Tabel Perbandingan Morfologi Leukosit
| Jenis Leukosit | Bentuk Inti | Granula | Warna Sitoplasma | Ukuran |
|---|---|---|---|---|
| Neutrofil | 2–5 lobus | Halus | Merah muda pucat | 10–15 µm |
| Eosinofil | Bilobus | Besar merah jingga | Merah muda | 12–17 µm |
| Basofil | Bilobus/S | Besar biru tua | Kebiruan | 10–14 µm |
| Limfosit | Bulat | Tidak spesifik | Biru muda | 7–15 µm |
| Monosit | Ginjal/Tapal kuda | Tidak spesifik | Abu-abu kebiruan | 15–20 µm |
Kelainan Morfologi Leukosit
Selain mengenali sel normal, tenaga laboratorium juga harus mampu mengidentifikasi berbagai kelainan morfologi, seperti:
Toxic Granulation
Granula neutrofil tampak lebih kasar dan lebih gelap, sering ditemukan pada infeksi bakteri berat atau sepsis.
Döhle Bodies
Inklusi sitoplasma berwarna biru muda pada neutrofil yang menunjukkan peningkatan aktivitas granulopoiesis.
Vakuolisasi Sitoplasma
Sering terlihat pada infeksi berat, sepsis, atau proses fagositosis aktif.
Hipersegmentasi Neutrofil
Neutrofil memiliki lebih dari lima lobus inti, sering dikaitkan dengan anemia megaloblastik akibat defisiensi vitamin B12 atau folat.
Hiposegmentasi (Anomali Pelger-Huët)
Neutrofil dengan inti bilobus atau tidak bersegmen sempurna. Dapat bersifat herediter maupun didapat.
Limfosit Atipikal
Memiliki sitoplasma lebih luas dan bentuk tidak beraturan. Umumnya ditemukan pada infeksi virus seperti mononukleosis infeksiosa.
Sel Blast
Sel imatur berukuran besar dengan rasio inti-sitoplasma tinggi, kromatin halus, dan nukleolus jelas. Kehadirannya dalam darah tepi memerlukan evaluasi lebih lanjut karena dapat mengarah pada leukemia akut.

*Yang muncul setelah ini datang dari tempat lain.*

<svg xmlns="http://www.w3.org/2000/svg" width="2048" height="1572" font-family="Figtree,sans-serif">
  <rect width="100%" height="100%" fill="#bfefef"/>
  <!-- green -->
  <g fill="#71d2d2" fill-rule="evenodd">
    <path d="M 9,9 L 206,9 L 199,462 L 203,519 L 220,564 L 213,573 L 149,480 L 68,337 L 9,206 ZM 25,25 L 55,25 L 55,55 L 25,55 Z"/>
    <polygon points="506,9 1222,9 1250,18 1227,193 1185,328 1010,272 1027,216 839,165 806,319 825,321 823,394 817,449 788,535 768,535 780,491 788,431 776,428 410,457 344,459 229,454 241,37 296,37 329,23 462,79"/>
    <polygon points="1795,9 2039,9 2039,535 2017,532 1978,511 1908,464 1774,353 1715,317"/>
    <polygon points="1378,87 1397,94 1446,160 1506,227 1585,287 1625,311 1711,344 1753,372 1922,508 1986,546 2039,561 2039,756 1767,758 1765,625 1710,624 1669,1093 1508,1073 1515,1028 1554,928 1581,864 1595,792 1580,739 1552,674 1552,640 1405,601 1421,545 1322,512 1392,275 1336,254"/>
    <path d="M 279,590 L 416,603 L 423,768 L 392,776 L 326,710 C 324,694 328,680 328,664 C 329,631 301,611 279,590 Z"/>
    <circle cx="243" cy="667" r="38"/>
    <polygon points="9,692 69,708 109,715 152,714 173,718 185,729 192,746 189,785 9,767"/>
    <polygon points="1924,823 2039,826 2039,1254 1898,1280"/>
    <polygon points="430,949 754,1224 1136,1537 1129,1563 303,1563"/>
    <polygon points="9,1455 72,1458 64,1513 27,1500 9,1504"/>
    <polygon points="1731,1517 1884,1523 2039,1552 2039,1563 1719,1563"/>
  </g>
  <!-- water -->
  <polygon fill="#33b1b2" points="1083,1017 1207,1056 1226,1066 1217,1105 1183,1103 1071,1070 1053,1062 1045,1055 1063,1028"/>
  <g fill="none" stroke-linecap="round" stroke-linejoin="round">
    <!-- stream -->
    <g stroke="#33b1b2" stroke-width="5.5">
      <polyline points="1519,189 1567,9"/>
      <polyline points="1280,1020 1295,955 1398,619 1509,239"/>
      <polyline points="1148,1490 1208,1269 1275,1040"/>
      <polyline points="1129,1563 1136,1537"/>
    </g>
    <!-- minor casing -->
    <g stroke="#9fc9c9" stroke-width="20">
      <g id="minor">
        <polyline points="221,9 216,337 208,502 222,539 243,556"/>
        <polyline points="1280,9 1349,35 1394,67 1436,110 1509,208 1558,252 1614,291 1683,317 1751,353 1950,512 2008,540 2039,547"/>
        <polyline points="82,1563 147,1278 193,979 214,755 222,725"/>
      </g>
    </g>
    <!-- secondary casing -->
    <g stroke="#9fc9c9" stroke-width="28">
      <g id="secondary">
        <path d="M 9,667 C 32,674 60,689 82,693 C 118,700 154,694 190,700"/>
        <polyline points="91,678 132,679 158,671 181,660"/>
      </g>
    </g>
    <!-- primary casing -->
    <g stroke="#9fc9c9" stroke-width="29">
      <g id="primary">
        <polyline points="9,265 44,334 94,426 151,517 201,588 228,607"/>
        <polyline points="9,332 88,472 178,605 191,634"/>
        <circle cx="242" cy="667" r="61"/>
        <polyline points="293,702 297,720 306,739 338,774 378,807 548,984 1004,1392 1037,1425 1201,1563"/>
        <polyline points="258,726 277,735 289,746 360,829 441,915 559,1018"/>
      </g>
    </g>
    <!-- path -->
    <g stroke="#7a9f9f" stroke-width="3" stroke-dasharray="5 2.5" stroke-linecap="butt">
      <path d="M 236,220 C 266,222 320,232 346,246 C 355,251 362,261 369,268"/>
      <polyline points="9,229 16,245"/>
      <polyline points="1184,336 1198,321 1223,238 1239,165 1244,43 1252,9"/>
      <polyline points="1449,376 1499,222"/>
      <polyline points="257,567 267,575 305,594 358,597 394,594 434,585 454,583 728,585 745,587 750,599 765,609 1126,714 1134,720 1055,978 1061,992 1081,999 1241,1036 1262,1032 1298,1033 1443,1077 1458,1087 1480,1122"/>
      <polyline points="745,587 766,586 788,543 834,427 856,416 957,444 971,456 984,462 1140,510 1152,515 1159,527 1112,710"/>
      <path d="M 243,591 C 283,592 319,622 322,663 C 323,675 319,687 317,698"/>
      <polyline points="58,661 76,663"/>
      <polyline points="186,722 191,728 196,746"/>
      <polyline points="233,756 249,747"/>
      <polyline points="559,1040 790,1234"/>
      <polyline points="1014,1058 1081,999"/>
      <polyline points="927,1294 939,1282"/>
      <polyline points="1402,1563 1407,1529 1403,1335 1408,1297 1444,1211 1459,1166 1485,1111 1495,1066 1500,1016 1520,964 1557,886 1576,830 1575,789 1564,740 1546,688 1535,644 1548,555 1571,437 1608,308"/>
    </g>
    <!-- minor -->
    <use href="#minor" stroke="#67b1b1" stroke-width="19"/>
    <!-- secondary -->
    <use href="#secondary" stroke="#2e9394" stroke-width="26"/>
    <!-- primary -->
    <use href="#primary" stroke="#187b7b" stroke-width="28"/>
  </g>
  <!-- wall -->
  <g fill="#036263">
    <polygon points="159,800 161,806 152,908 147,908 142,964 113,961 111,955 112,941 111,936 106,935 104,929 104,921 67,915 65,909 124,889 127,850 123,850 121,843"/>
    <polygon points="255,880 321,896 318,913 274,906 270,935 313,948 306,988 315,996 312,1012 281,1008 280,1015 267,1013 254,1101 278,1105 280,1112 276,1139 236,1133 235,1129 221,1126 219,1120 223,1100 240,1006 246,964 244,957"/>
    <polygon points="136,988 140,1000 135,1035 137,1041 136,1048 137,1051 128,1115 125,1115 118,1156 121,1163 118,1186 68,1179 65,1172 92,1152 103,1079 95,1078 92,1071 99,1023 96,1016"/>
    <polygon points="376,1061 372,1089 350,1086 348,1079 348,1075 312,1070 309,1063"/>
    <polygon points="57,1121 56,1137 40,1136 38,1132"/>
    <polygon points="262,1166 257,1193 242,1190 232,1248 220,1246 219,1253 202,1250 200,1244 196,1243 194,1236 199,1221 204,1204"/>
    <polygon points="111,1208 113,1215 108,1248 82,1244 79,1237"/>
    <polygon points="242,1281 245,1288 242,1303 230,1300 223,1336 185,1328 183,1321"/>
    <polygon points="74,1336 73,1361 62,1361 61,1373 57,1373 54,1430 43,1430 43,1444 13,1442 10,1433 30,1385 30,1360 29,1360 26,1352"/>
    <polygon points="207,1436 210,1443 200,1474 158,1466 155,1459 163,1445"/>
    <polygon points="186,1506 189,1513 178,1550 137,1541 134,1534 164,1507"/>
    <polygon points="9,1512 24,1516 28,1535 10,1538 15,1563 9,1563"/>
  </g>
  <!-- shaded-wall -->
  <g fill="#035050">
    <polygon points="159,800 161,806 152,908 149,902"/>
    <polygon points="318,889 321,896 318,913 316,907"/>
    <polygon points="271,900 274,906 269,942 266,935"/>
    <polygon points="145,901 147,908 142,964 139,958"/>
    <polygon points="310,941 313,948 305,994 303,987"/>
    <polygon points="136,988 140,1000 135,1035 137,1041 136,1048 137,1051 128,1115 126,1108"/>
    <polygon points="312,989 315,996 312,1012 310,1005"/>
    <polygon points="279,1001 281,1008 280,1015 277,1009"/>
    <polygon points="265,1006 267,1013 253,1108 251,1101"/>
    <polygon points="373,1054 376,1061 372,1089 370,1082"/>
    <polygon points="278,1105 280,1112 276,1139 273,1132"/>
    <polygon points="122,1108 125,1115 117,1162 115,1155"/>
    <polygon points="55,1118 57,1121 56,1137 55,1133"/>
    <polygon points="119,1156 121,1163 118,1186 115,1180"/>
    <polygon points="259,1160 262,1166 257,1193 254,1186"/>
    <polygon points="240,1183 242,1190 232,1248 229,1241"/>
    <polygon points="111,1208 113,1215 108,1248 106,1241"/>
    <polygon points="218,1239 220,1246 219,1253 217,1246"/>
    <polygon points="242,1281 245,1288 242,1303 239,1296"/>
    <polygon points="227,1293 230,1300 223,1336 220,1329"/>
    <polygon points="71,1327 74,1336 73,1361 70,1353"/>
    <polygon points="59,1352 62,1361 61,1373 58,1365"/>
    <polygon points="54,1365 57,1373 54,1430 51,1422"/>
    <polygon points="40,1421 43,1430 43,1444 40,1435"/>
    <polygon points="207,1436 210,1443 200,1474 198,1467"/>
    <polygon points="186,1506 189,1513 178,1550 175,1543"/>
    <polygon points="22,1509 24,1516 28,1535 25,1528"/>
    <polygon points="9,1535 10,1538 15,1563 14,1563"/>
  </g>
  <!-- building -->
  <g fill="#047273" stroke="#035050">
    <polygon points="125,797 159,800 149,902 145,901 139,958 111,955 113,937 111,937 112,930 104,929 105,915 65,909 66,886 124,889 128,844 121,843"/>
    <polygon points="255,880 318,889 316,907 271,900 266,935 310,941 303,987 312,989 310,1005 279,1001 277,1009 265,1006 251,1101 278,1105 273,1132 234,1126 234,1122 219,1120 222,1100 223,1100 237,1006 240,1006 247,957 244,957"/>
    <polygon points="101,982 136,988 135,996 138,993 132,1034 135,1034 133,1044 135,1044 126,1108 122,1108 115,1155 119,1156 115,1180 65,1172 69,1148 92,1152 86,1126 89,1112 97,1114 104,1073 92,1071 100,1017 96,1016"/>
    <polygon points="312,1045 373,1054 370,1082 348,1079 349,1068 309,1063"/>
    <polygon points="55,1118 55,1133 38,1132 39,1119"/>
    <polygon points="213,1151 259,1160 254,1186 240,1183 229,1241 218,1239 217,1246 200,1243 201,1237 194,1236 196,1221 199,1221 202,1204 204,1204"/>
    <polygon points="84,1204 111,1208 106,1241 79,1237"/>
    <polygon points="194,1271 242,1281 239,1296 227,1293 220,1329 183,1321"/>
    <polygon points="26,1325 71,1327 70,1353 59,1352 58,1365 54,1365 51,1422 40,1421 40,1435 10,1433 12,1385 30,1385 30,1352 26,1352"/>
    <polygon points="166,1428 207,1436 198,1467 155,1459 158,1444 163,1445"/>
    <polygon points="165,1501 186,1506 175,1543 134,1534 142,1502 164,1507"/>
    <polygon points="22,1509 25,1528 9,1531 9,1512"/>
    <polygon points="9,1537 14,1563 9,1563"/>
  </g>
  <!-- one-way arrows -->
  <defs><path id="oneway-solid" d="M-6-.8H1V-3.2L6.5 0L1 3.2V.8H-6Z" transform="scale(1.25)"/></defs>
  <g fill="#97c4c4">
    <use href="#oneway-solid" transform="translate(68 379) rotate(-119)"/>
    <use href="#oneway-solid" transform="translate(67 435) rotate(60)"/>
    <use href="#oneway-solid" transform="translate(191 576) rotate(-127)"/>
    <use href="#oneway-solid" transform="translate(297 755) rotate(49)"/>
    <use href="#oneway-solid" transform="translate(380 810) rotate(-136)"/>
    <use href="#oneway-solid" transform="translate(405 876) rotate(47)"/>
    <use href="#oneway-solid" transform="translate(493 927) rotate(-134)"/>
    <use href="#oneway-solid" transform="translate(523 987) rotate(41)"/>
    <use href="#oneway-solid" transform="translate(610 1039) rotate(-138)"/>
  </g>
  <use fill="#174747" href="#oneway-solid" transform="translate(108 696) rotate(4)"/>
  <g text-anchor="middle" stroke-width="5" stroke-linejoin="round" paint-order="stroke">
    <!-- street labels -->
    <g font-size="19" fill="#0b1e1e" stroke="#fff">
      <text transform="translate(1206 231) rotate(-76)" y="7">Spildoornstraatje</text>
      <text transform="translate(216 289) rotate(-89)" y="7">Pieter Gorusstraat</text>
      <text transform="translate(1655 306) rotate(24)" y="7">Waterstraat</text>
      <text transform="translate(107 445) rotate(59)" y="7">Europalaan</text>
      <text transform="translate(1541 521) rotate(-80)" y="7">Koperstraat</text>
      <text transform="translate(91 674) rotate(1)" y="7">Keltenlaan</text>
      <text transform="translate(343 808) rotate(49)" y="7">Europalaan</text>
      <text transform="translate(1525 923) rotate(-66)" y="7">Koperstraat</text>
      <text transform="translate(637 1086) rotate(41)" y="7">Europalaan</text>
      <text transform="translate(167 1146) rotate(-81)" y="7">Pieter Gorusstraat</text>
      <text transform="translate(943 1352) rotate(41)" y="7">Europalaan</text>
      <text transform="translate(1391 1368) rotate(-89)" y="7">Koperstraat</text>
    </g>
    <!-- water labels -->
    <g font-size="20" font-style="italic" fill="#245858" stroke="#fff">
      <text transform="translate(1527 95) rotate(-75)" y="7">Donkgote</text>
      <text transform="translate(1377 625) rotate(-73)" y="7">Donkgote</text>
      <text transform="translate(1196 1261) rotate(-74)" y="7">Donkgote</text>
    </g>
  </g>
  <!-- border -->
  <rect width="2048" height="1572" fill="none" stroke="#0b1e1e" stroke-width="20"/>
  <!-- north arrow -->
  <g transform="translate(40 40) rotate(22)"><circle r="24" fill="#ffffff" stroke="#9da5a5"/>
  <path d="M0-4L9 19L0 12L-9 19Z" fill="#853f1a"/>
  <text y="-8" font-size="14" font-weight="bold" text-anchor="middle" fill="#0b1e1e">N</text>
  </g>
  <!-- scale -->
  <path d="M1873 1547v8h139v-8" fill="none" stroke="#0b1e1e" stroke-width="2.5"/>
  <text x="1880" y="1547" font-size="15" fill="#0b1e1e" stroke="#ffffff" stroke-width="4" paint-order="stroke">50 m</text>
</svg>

Faktor yang Memengaruhi Kualitas Pengamatan
Keakuratan identifikasi morfologi leukosit dipengaruhi oleh beberapa faktor, antara lain:
Kualitas apus darah tepi.
Ketebalan preparat.
Proses pengeringan.
Teknik pewarnaan.
Kualitas reagen.
Area pembacaan yang tepat (monolayer).
Kalibrasi mikroskop.
Pengalaman dan kompetensi pemeriksa.
Peran ATLM dalam Evaluasi Morfologi Leukosit
Ahli Teknologi Laboratorium Medik memiliki peran penting dalam memastikan evaluasi morfologi leukosit dilakukan secara sistematis dan sesuai prosedur operasional standar (SOP).
Tugas tersebut meliputi pembuatan apus darah yang baik, pewarnaan yang optimal, identifikasi setiap jenis leukosit, pengenalan kelainan morfologi, serta verifikasi hasil hematology analyzer apabila ditemukan flag atau hasil yang tidak sesuai dengan kondisi klinis pasien.
Morfologi leukosit merupakan komponen penting dalam pemeriksaan hematologi yang memberikan informasi lebih mendalam dibandingkan jumlah leukosit saja.
Dengan memahami ciri khas neutrofil, eosinofil, basofil, limfosit, dan monosit, serta mengenali berbagai kelainan morfologi, tenaga laboratorium dapat membantu menegakkan diagnosis dan meningkatkan mutu pelayanan laboratorium klinik.
Meskipun teknologi otomatis semakin berkembang, evaluasi mikroskopis tetap menjadi keterampilan esensial bagi setiap Ahli Teknologi Laboratorium Medik.